TEXTAUSZUG
---+---

Motivforschung: Was wissen Sie über Ihre Kunden?

Motivforschung

Mit Markt- und Motivforschung weiß man über seine Kunden mehr als der Kunde über sich selbst. Dank der fortschreitenden Digitalisierung ist man jetzt den Gefühlen auf der Spur, und es ist möglich, Datensätze auszuwerten, die mehr über die Kunden erzählen. 


Am Puls der Kunden. Das US-Unternehmen Procter & Gamble brachte in den 1990er-Jahren Febreze auf den Markt. Eine farblose Flüssigkeit in der Sprühflasche, die lästige Gerüche in der Wohnung eliminieren sollte. In einem der ersten Werbespots sah man eine Dame mit ihrem Hund auf der Couch den schönen Spruch aufsagen: „Sophie wird immer wie Sophie riechen, meine Möbel müssen das nun nicht mehr.“ Psychologisch war der Spot top, und trotzdem floppte Febreze. Peter Hajek, Gründer und Eigentümer von Public Opinion Strategies: „Erst nachdem Millionen Dollar in eine Marketingkampagne flossen, wurden Markt- und Motivforscher engagiert. Und sie fanden die Ursache: Haustierbesitzer und Raucher nehmen den Geruch gar nicht wahr, den Febreze vertreiben sollte. Aber es stellte sich auch heraus, dass Menschen den Luftauffrischer gerne als rituellen Abschluss ihrer Putzaktivitäten verwenden.“ Der Werbespot wurde modifiziert, und fortan sah man Frauen, die ihre Putzaktivitäten mit einem kleinen rituellen Sprüher Febreze beendeten. Damit wurde das Produkt zum Blockbuster im Segment Haushaltsreiniger. Procter & Gamble macht damit jährlich eine Milliarde Dollar Umsatz.

---+---

Daten zum Schlussfolgern über Szenengeometrie
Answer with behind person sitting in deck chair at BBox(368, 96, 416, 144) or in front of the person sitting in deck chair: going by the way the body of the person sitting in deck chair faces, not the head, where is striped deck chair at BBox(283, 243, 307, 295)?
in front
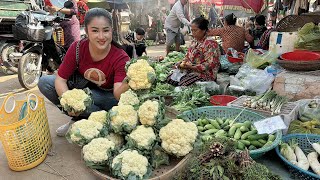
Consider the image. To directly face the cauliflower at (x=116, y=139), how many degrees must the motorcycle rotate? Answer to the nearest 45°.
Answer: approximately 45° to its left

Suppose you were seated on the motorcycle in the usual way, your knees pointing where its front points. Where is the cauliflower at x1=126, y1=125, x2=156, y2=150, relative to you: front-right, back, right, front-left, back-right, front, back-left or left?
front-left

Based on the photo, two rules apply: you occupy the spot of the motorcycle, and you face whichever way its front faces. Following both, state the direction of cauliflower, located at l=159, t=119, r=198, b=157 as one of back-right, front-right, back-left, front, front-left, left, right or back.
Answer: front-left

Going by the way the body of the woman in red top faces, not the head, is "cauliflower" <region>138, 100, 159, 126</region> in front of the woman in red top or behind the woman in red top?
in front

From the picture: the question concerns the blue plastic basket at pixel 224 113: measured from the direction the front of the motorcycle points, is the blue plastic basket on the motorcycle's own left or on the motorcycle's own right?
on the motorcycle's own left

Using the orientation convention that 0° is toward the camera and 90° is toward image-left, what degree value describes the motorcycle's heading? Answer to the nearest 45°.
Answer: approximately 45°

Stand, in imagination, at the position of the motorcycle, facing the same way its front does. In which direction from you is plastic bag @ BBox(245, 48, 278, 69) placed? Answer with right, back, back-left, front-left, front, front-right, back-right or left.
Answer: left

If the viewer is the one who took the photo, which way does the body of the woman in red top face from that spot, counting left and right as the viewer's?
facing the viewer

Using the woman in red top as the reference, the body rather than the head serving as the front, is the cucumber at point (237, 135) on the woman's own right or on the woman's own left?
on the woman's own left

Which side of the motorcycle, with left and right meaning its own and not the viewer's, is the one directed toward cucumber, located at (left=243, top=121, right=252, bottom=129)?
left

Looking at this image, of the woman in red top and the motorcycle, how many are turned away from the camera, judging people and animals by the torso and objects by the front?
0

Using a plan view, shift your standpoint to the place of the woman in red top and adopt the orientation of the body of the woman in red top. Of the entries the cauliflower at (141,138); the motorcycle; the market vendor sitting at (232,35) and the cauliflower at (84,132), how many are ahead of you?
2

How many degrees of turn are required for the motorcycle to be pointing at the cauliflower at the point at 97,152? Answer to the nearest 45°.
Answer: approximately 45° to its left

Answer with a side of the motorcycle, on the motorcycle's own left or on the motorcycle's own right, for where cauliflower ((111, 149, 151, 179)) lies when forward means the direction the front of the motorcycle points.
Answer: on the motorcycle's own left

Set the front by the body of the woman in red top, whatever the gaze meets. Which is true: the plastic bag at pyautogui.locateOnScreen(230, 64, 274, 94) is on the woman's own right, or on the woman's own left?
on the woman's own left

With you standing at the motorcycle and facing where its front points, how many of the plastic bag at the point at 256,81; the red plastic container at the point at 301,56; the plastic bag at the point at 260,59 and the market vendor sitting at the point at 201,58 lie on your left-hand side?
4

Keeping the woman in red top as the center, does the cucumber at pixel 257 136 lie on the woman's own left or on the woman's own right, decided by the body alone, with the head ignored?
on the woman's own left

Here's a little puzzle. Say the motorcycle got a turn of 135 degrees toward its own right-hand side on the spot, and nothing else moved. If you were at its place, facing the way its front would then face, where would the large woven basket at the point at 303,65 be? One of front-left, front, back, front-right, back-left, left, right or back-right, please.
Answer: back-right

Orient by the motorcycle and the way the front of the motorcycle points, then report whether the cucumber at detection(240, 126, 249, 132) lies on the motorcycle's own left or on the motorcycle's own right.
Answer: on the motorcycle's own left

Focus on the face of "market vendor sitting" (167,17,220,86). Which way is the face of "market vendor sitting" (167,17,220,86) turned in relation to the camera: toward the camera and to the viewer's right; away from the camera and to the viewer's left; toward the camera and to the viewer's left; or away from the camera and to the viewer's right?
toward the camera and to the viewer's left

---+---

AUFGABEN
A. Nenne alle Namen von Unternehmen und Produkten, die im Textauszug über Motivforschung vorkommen.
B. Beantworte anhand des Textauszugs über Motivforschung die folgenden Fragen.
(i) In welchem Jahrzehnt brachte Procter & Gamble Febreze auf den Markt?
(ii) Welche zwei Gruppen nehmen den Geruch, den Febreze vertreiben sollte, gar nicht wahr?
(iii) Wie viel Umsatz macht Procter & Gamble jährlich mit dem Produkt?
C. Fasse den Textauszug über Motivforschung in zwei Sätzen zusammen.

LÖSUNGEN
A. Procter & Gamble, Febreze, Public Opinion Strategies

B.
(i) In den 1990er-Jahren.
(ii) Haustierbesitzer und Raucher.
(iii) Eine Milliarde Dollar.

C. Mit Markt- und Motivforschung weiß man über Kunden mehr als diese über sich selbst, und dank der Digitalisierung lassen sich Gefühle verfolgen und aufschlussreiche Datensätze auswerten. Am Beispiel Febreze zeigt der Text, dass erst Motivforscher den Grund für den Flop fanden, weil Haustierbesitzer und Raucher den Geruch nicht wahrnehmen, und dass ein geänderter Werbespot mit dem Sprühen als rituellem Abschluss des Putzens das Produkt zum Blockbuster mit einer Milliarde Dollar Jahresumsatz machte.